A brain MRI shows primary central nervous system B-cell non-Hodgkin lymphoma, visible in the middle of the image.

In recent years, researchers have figured out that the constellation of diseases known as cancer is in fact hundreds of distinct diseases. Though each one may manifest itself a little differently, diagnosing the type of cancer is extremely difficult, and makes a huge difference in how doctors treat the disease. Now researchers from MIT’s Computer Science and Artificial Intelligence Laboratory have teamed up with doctors from Massachusetts General Hospital to develop a computer model that can pull in a patient’s data to suggest diagnoses to their physicians. The researchers published their work earlier this month in the Journal of the American Medical Informatics Association.

For this first iteration of their model, the researchers focused on the three most common types of lymphoma, a cancer of the lymph nodes with over 50 subtypes that are difficult to distinguish. Typically, patients are given a number of tests to determine things like the number of tumor cells or how many lymphoid cells express antigens, to help doctors give them the appropriate diagnosis.
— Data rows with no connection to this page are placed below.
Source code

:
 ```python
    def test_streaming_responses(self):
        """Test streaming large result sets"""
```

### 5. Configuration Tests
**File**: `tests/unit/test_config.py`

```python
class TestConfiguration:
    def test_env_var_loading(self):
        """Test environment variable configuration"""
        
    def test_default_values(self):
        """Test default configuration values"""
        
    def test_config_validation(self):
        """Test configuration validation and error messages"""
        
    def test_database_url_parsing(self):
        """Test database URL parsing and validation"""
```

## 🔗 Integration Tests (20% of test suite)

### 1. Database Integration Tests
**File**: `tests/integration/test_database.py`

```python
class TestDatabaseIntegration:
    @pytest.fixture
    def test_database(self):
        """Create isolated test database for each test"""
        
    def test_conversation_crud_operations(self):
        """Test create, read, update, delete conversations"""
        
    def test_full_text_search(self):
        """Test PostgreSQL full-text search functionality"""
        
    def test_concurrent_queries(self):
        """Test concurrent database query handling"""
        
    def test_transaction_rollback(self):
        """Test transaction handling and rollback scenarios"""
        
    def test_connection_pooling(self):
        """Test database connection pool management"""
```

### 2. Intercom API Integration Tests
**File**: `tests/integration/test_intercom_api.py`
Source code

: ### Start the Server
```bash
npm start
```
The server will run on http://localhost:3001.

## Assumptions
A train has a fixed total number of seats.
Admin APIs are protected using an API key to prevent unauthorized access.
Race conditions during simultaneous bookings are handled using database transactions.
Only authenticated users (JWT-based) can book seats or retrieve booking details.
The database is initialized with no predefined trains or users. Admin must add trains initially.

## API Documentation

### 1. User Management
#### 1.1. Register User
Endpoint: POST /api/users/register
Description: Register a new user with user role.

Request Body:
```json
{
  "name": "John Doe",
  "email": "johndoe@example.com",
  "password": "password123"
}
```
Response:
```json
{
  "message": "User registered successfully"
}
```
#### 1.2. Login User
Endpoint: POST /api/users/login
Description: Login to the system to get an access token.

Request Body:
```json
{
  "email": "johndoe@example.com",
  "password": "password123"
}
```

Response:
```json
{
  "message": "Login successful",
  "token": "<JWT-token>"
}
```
Using some of the hospital’s archived pathology reports, the computer model was able to get a picture of the types of test results that characterized certain types of lymphoma from others. It created a complex picture for each patient, drawing in key phrases from physician comments and using the 2008 World Health Organization guidelines for lymphoma diagnosis to set the parameters. Using a sophisticated modeling system, the program was able to compile results from all these sources into a number of graphs to then suggest the most probable diagnosis.

The resulting model was 10 percent more accurate than similar models that incorporated less data. The researchers hope they will be able to scale up their model in the future, incorporating data for millions of patients in order to give more people the most accurate diagnosis possible.